A professora e designer de moda Lucyana Azevedo, de 32, acredita que a moda é um espelho da sociedade e que como tal, apresenta conflitos. A respeito do limite entre inspiração e apropriação cultural na moda, a profissional reconhece que é uma relação delicada. “Quando trabalhamos com referências étnicas para o desenvolvimento de produtos de moda, sempre nos apropriamos de elementos culturais, que têm seus significados e valores específicos dentro da cultura de origem, e os submetemos aos valores e significados de nossa cultura. É complicado dizer que isso é bom ou ruim”. Ela acredita que a grande questão da apropriação cultural é quando provoca uma insatisfação de quem se sente desrespeitado.

A designer revela que a questão da apropriação cultural na moda apenas reflete um conflito já presente na sociedade. “Por muitos séculos o turbante não foi considerado belo, mas estamos vivendo um período de afirmação da estética negra. Isso se reflete na produção de moda, e o turbante foi utilizado por muitos profissionais apenas  como um adorno, esvaziado dos seus significados de origem”. Ela concorda que a população se sente desrespeitada por esse movimento da moda que “questiona e denuncia com legitimidade”.

Miscigenação

Para a jornalista Laura Muradi, o seu estilo se transformou uma forma de celebrar a cultura negra. “Quando eu uso um elemento africano,  eu estou resgatando minha ancestralidade e honrando aquilo que me toca, que foi massacrado pela cultura ocidental e já sofreu tanto preconceito”.

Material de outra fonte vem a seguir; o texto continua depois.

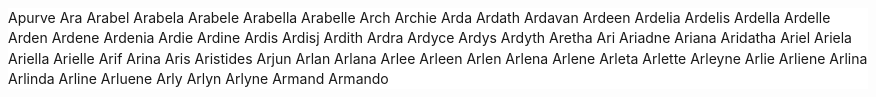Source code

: Apurve
Ara
Arabel
Arabela
Arabele
Arabella
Arabelle
Arch
Archie
Arda
Ardath
Ardavan
Ardeen
Ardelia
Ardelis
Ardella
Ardelle
Arden
Ardene
Ardenia
Ardie
Ardine
Ardis
Ardisj
Ardith
Ardra
Ardyce
Ardys
Ardyth
Aretha
Ari
Ariadne
Ariana
Aridatha
Ariel
Ariela
Ariella
Arielle
Arif
Arina
Aris
Aristides
Arjun
Arlan
Arlana
Arlee
Arleen
Arlen
Arlena
Arlene
Arleta
Arlette
Arleyne
Arlie
Arliene
Arlina
Arlinda
Arline
Arluene
Arly
Arlyn
Arlyne
Armand
Armando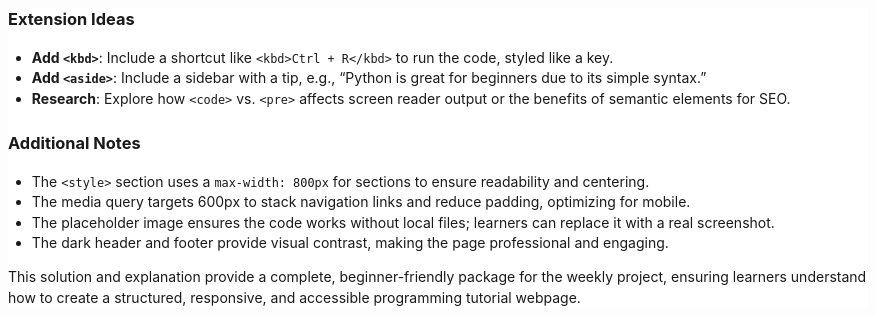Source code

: ### Extension Ideas
- **Add `<kbd>`**: Include a shortcut like `<kbd>Ctrl + R</kbd>` to run the code, styled like a key.
- **Add `<aside>`**: Include a sidebar with a tip, e.g., “Python is great for beginners due to its simple syntax.”
- **Research**: Explore how `<code>` vs. `<pre>` affects screen reader output or the benefits of semantic elements for SEO.

### Additional Notes
- The `<style>` section uses a `max-width: 800px` for sections to ensure readability and centering.
- The media query targets 600px to stack navigation links and reduce padding, optimizing for mobile.
- The placeholder image ensures the code works without local files; learners can replace it with a real screenshot.
- The dark header and footer provide visual contrast, making the page professional and engaging.

This solution and explanation provide a complete, beginner-friendly package for the weekly project, ensuring learners understand how to create a structured, responsive, and accessible programming tutorial webpage.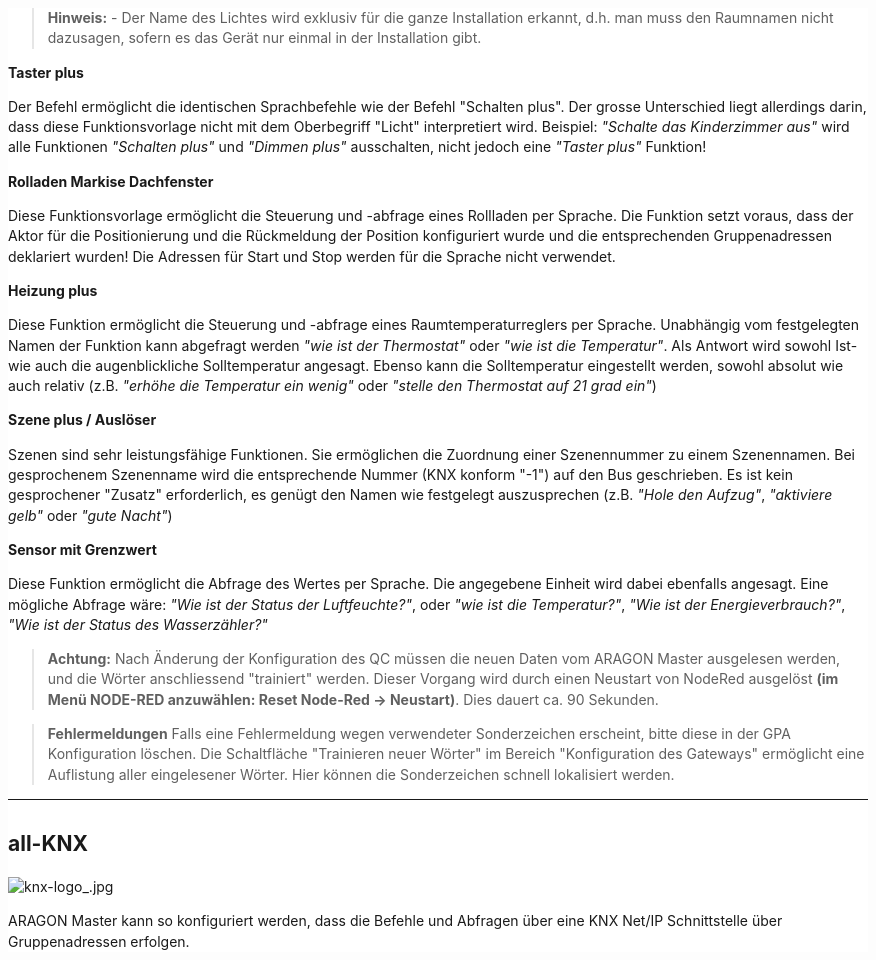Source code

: > **Hinweis:** - Der Name des Lichtes wird exklusiv für die ganze Installation erkannt, d.h. man muss den Raumnamen nicht dazusagen, sofern es das Gerät nur einmal in der Installation gibt.

**Taster plus**

Der Befehl ermöglicht die identischen Sprachbefehle wie der Befehl "Schalten plus". Der grosse Unterschied liegt allerdings darin, dass diese Funktionsvorlage nicht mit dem Oberbegriff "Licht" interpretiert wird. Beispiel: *"Schalte das Kinderzimmer aus"* wird alle Funktionen *"Schalten plus"* und *"Dimmen plus"* ausschalten, nicht jedoch eine *"Taster plus"* Funktion!

**Rolladen Markise Dachfenster**

Diese Funktionsvorlage ermöglicht die Steuerung und -abfrage eines Rollladen per Sprache. Die Funktion setzt voraus, dass der Aktor für die Positionierung und die Rückmeldung der Position konfiguriert wurde und die entsprechenden Gruppenadressen deklariert wurden! Die Adressen für Start und Stop werden für die Sprache nicht verwendet.

**Heizung plus**

Diese Funktion ermöglicht die Steuerung und -abfrage eines Raumtemperaturreglers per Sprache. Unabhängig vom festgelegten Namen der Funktion kann abgefragt werden *"wie ist der Thermostat"* oder *"wie ist die Temperatur"*. Als Antwort wird sowohl Ist- wie auch die augenblickliche Solltemperatur angesagt. Ebenso kann die Solltemperatur eingestellt werden, sowohl absolut wie auch relativ (z.B. *"erhöhe die Temperatur ein wenig"* oder *"stelle den Thermostat auf 21 grad ein"*)

**Szene plus / Auslöser**

Szenen sind sehr leistungsfähige Funktionen. Sie ermöglichen die Zuordnung einer Szenennummer zu einem Szenennamen. Bei gesprochenem Szenenname wird die entsprechende Nummer (KNX konform "-1") auf den Bus geschrieben. Es ist kein gesprochener "Zusatz" erforderlich, es genügt den Namen wie festgelegt auszusprechen (z.B. *"Hole den Aufzug"*, *"aktiviere gelb"* oder *"gute Nacht"*)

**Sensor mit Grenzwert**

Diese Funktion ermöglicht die Abfrage des Wertes per Sprache. Die angegebene Einheit wird dabei ebenfalls angesagt. Eine mögliche Abfrage wäre: *"Wie ist der Status der Luftfeuchte?"*, oder *"wie ist die Temperatur?"*, *"Wie ist der Energieverbrauch?"*, *"Wie ist der Status des Wasserzähler?"*


> **Achtung:** Nach Änderung der Konfiguration des QC müssen die neuen Daten vom ARAGON Master ausgelesen werden, und die Wörter anschliessend "trainiert" werden. Dieser Vorgang wird durch einen Neustart von NodeRed ausgelöst **(im Menü NODE-RED anzuwählen: Reset Node-Red -> Neustart)**. Dies dauert ca. 90 Sekunden.

> **Fehlermeldungen**
Falls eine Fehlermeldung wegen verwendeter Sonderzeichen erscheint, bitte diese in der GPA Konfiguration löschen. Die Schaltfläche "Trainieren neuer Wörter" im Bereich "Konfiguration des Gateways" ermöglicht eine Auflistung aller eingelesener Wörter. Hier können die Sonderzeichen schnell lokalisiert werden.

***

<h2 id="allknx">all-KNX</h2>

![knx-logo_.jpg](https://www.dropbox.com/scl/fi/99jp0jdc7fhgsojyda1hp/knx-logo_.jpg?rlkey=j7f8mb8szsb17junefi9gpwp7&dl=0&raw=1)

ARAGON Master kann so konfiguriert werden, dass die Befehle und Abfragen über eine KNX Net/IP Schnittstelle über Gruppenadressen erfolgen.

No Brasil, essa realidade se torna ainda mais complexa com o mito da brasilidade e da miscigenação que apaga ainda mais os pertencimentos e as contribuições de cada povo. A cultura de um grupo que foi oprimido ainda é comercializada e mercantilizada para atender mais uma vez às demandas do grupo de uma cultura dominante. A exemplo do baile de carnaval realizado pela revista Vogue deste ano. Intitulado de ‘Pop África’, o baile reforçava os estereótipos de uma África colonialista. Centenas de blogueiras, modelos e nomes importantes do mercado foram convidadas pela revista a se “fantasiarem” da cultura afro.